I’m not sure if this counts as fan fiction but it was written just as a bit of fun. Just imagine your favourite talk show host…
Show Host walks on stage…
SH: Next up, a man, well half a man, newly returned from Valinor, tells us the tale of how he saved the world. Hello, Mr Frodo – may I call you that?
F: Well, it is my name, but Frodo will do just as well.
SH: Frodo, you say you saved the world, but you don’t really expect people to believe that, do you?
F: It IS true, although I had help from many stalwart people – men, elves, hobbits and dwarves.
SH: Frodo, you can’t say that, the correct term is ‘Little People’.
F: Oh, I’m sorry – I have been away a long time.
SH: Yes, recovering from PTSD, wasn’t it?
F: That’s right. I was just a humble hobbit from the Shire, totally unprepared for the horrors and evil I faced on that journey to Mount Doom.
SH: Mount Doom? Where in the world is that?
F: Well, it’s gone now. It blew up after the ring was cast into the fiery depths.
SH: Seems a bit melodramatic. [rolls eyes at audience who clap and cheer]
F: It had to be there, no other fire was hot enough to melt it.
SH: No other volcano would do then?
F: [getting a bit cross] No.
SH: Joining us now is the family of Smeagol, who say you haven’t been recovering from PTSD, you’ve been in hiding because you caused the death of their grandfather. He was a perfectly ordinary fisherman until YOU dragged him off on this ridiculous quest, and in fact, it was Smeagol that took the ring into the molten lava and you owe them a lot of money. They are suing you for around £47 million for the loss of their dear grandpappy. What do you say to that?
F: What? No! It’s true, the final actions that led to the ring’s destruction were Smeagol’s, the ring had corrupted him and he bit it from my finger then fell into the lava.
SH: So….if you were going to destroy it because it was so dangerous, what was it doing on your finger?

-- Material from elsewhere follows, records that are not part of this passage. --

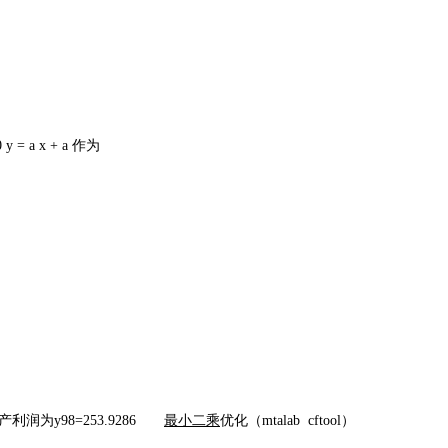
a x + a 作为
年的生产利润为y98=253.9286
最小二乘
优化（mtalab cftool）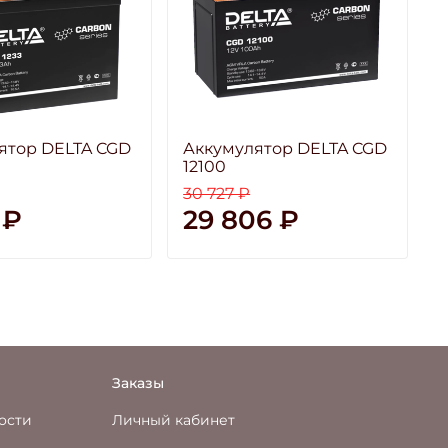
ятор DELTA CGD
Аккумулятор DELTA CGD
12100
1
30 727 ₽
1
 ₽
29 806 ₽
Заказы
ости
Личный кабинет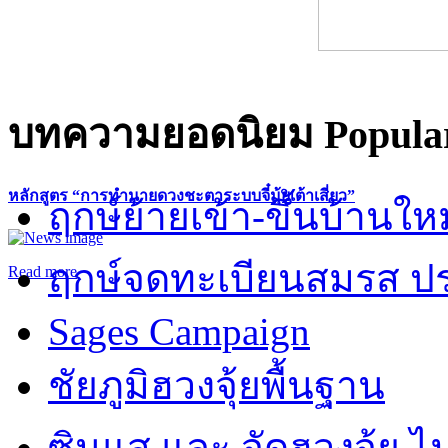
บทความยอดนิยม
Popular
หลักสูตร “การทำนายดวงชะตาระบบจี๋มุ้ยเต้าเสี่ยว”
ฤกษ์ย้ายเข้า-ขึ้นบ้านให
ฤกษ์จดทะเบียนสมรส ปร
Read more
Sages Campaign
ชัยภูมิฮวงจุ้ยพื้นฐาน
ซินแส และ จัดฮวงจุ้ย ไม่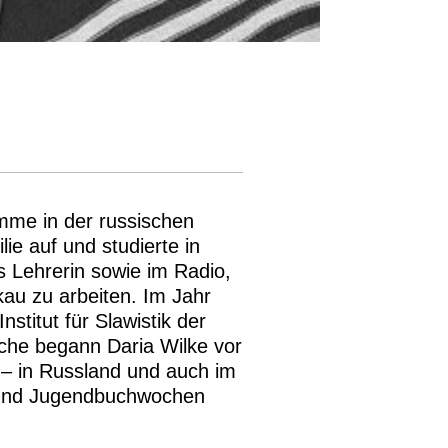
imme in der russischen
ie auf und studierte in
s Lehrerin sowie im Radio,
kau zu arbeiten. Im Jahr
stitut für Slawistik der
iche begann Daria Wilke vor
s – in Russland und auch im
- und Jugendbuchwochen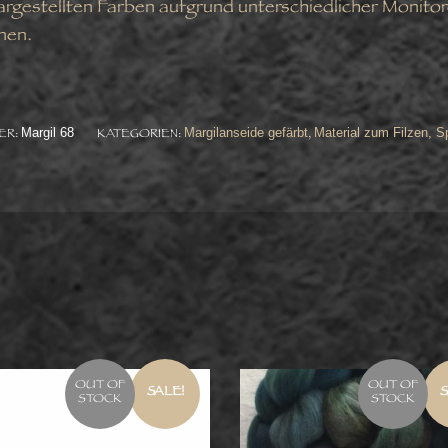
dargestellten Farben aufgrund unterschiedlicher Monito
nen.
Margil 68
Margilanseide gefärbt
Material zum Filzen, 
ER:
KATEGORIEN:
,
OUT OF
OUT OF
SALE!
S
STOCK
STOCK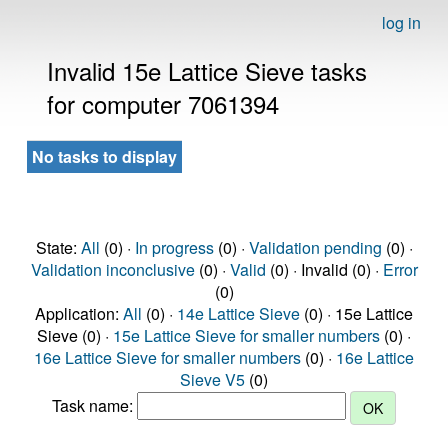
log in
Invalid 15e Lattice Sieve tasks
for computer 7061394
No tasks to display
State:
All
(0) ·
In progress
(0) ·
Validation pending
(0) ·
Validation inconclusive
(0) ·
Valid
(0) · Invalid (0) ·
Error
(0)
Application:
All
(0) ·
14e Lattice Sieve
(0) · 15e Lattice
Sieve (0) ·
15e Lattice Sieve for smaller numbers
(0) ·
16e Lattice Sieve for smaller numbers
(0) ·
16e Lattice
Sieve V5
(0)
Task name: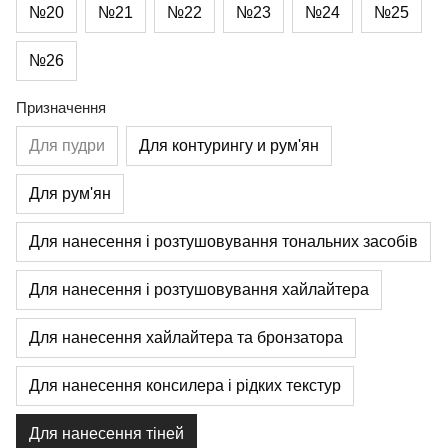
№20
№21
№22
№23
№24
№25
№26
Призначення
Для пудри
Для контурингу и рум'ян
Для рум'ян
Для нанесення і розтушовування тональних засобів
Для нанесення і розтушовування хайлайтера
Для нанесення хайлайтера та бронзатора
Для нанесення консилера і рідких текстур
Для нанесення тіней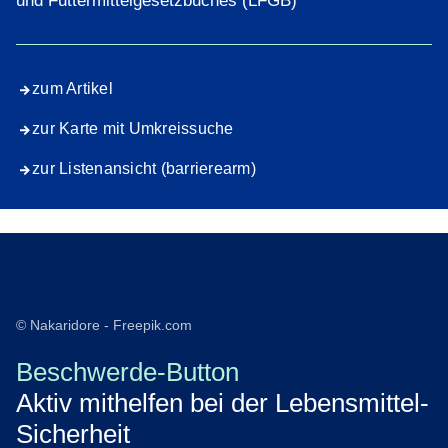
und Futtermittelgesetzbuches (LFGB)
zum Artikel
zur Karte mit Umkreissuche
zur Listenansicht (barrierearm)
© Nakaridore - Freepik.com
Beschwerde-Button
Aktiv mithelfen bei der Lebensmittel-
Sicherheit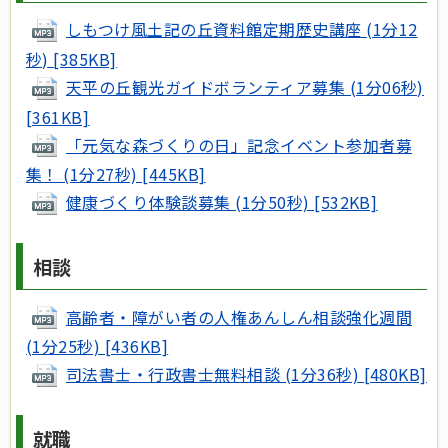
しもつけ風土記の丘資料館定期歴史講座 (1分12
秒) [385KB]
天平の丘観光ガイドボランティア募集 (1分06秒)
[361KB]
「元気な森づくりの日」記念イベント参加者募
集！ (1分27秒) [445KB]
健康づくり体験談募集 (1分50秒) [532KB]
相談
高齢者・障がい者の人権あんしん相談強化週間
(1分25秒) [436KB]
司法書士・行政書士無料相談 (1分36秒) [480KB]
就職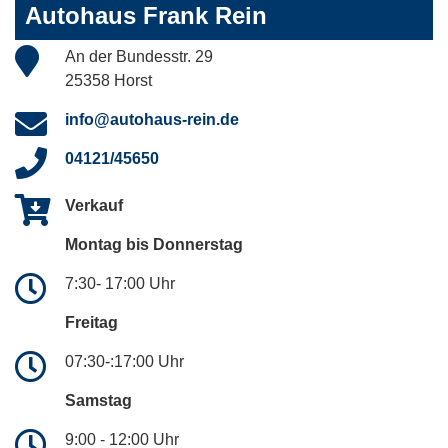
Autohaus Frank Rein
An der Bundesstr. 29
25358 Horst
info@autohaus-rein.de
04121/45650
Verkauf
Montag bis Donnerstag
7:30- 17:00 Uhr
Freitag
07:30-:17:00 Uhr
Samstag
9:00 - 12:00 Uhr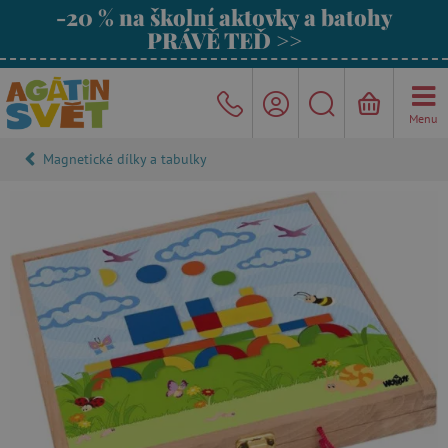
-20 % na školní aktovky a batohy
PRÁVĚ TEĎ >>
Menu
Magnetické dílky a tabulky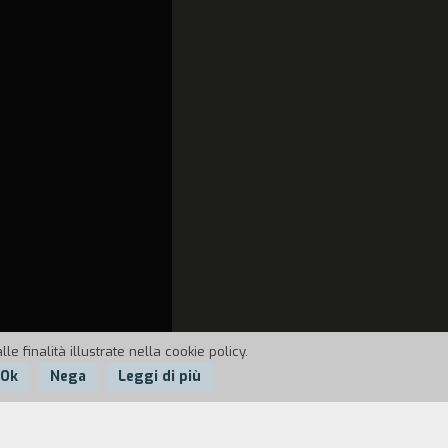
e finalità illustrate nella cookie policy.
Ok
Nega
Leggi di più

F: I was not myself. The ring was controlling me.In that moment I wanted to rule the world.
SH: Hmm… a gold ring seems an unlikely basis for a system of world government… but please welcome Jamesy and Dangal, grandchildren of Smeagol!
[Jamesy and Dangal charge across the stage, raining blows on Frodo. Security pull them apart. J & D are last seen fighting over another of Frodo’s fingers. A sobbing Frodo is consoled by the resident psychiatrist.]